> _YOUR GOAL_
Lines with the string "right" are to be identified in the listing and copied.

> _MATERIAL PROVIDED_
══════════════════════════════
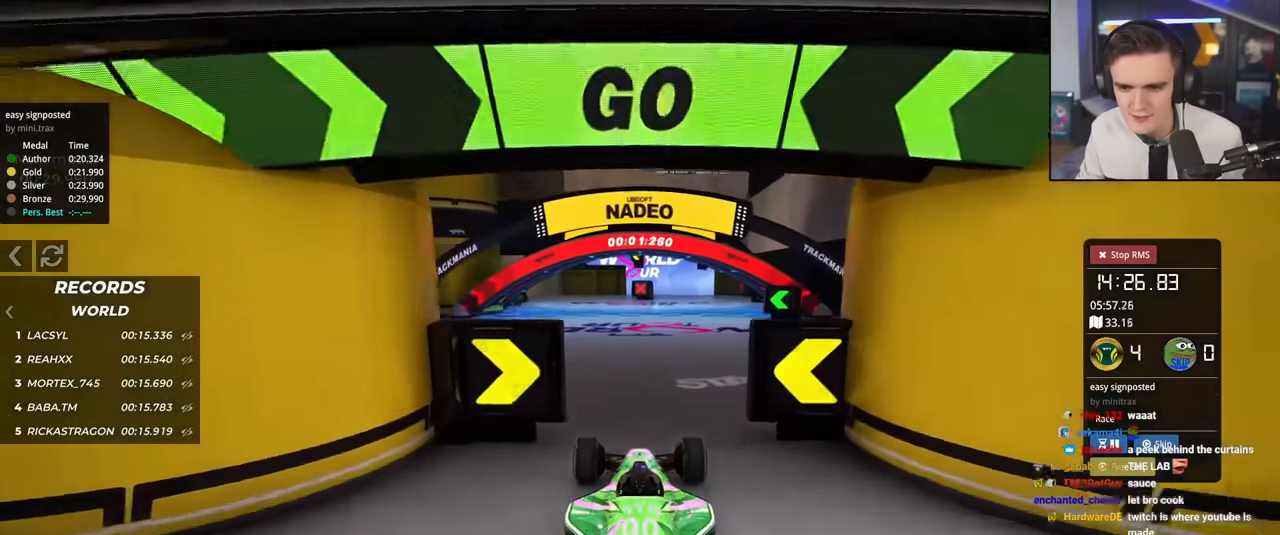
{"keys": ["left", "up"], "events": [[17, "left", "down"], [117, "left", "up"], [234, "left", "down"]]}
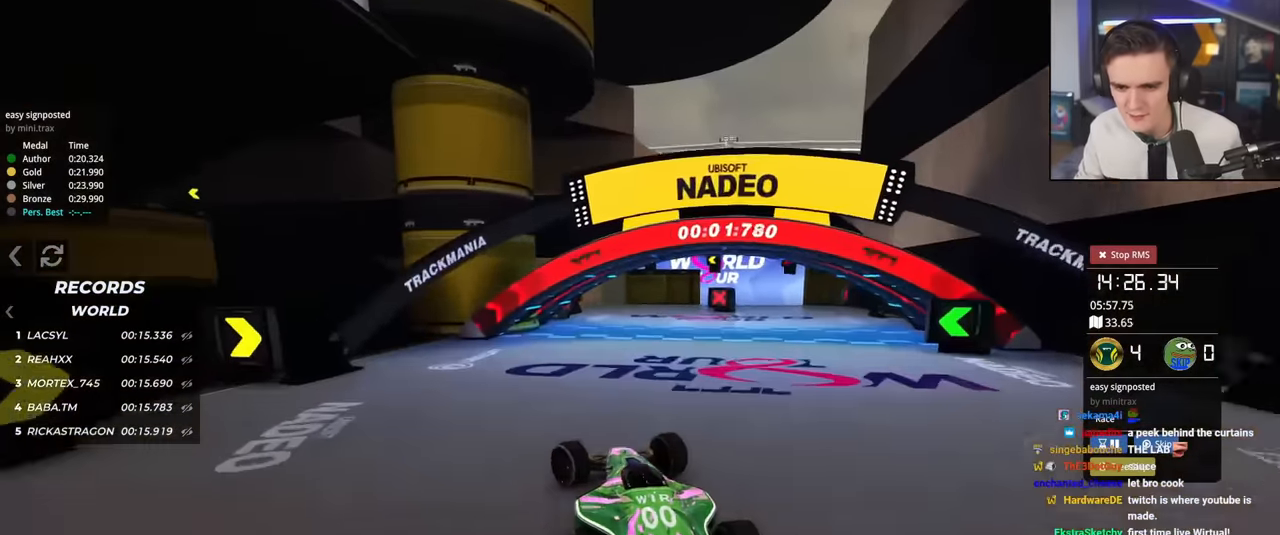
{"keys": ["right", "up"], "events": [[183, "left", "up"], [267, "left", "down"], [367, "left", "up"], [500, "right", "down"]]}
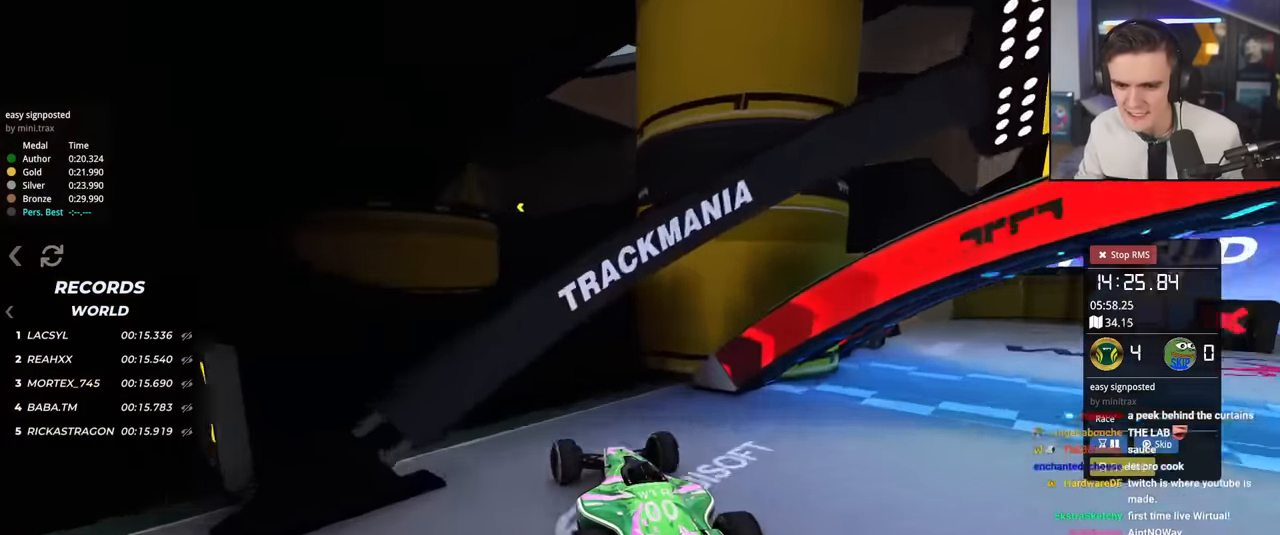
{"keys": ["up"], "events": [[50, "right", "up"]]}
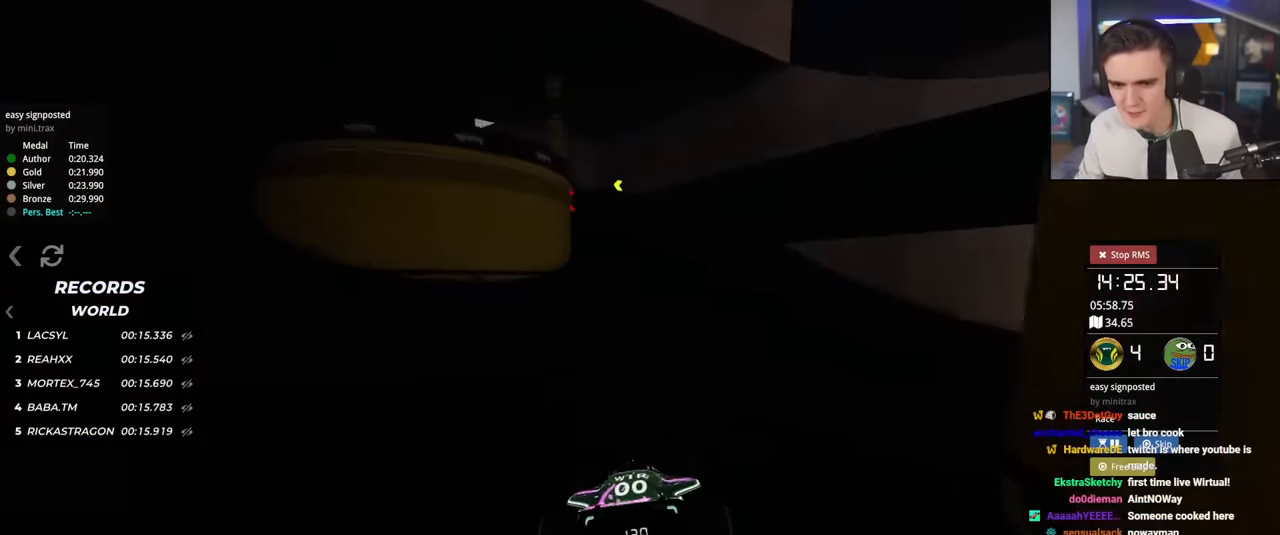
{"keys": ["up"], "events": [[16, "right", "down"], [66, "right", "up"], [217, "left", "down"], [500, "left", "up"]]}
══════════════════════════════
> _REPLY_
{"keys": ["right", "up"], "events": [[183, "left", "up"], [267, "left", "down"], [367, "left", "up"], [500, "right", "down"]]}
{"keys": ["up"], "events": [[50, "right", "up"]]}
{"keys": ["up"], "events": [[16, "right", "down"], [66, "right", "up"], [217, "left", "down"], [500, "left", "up"]]}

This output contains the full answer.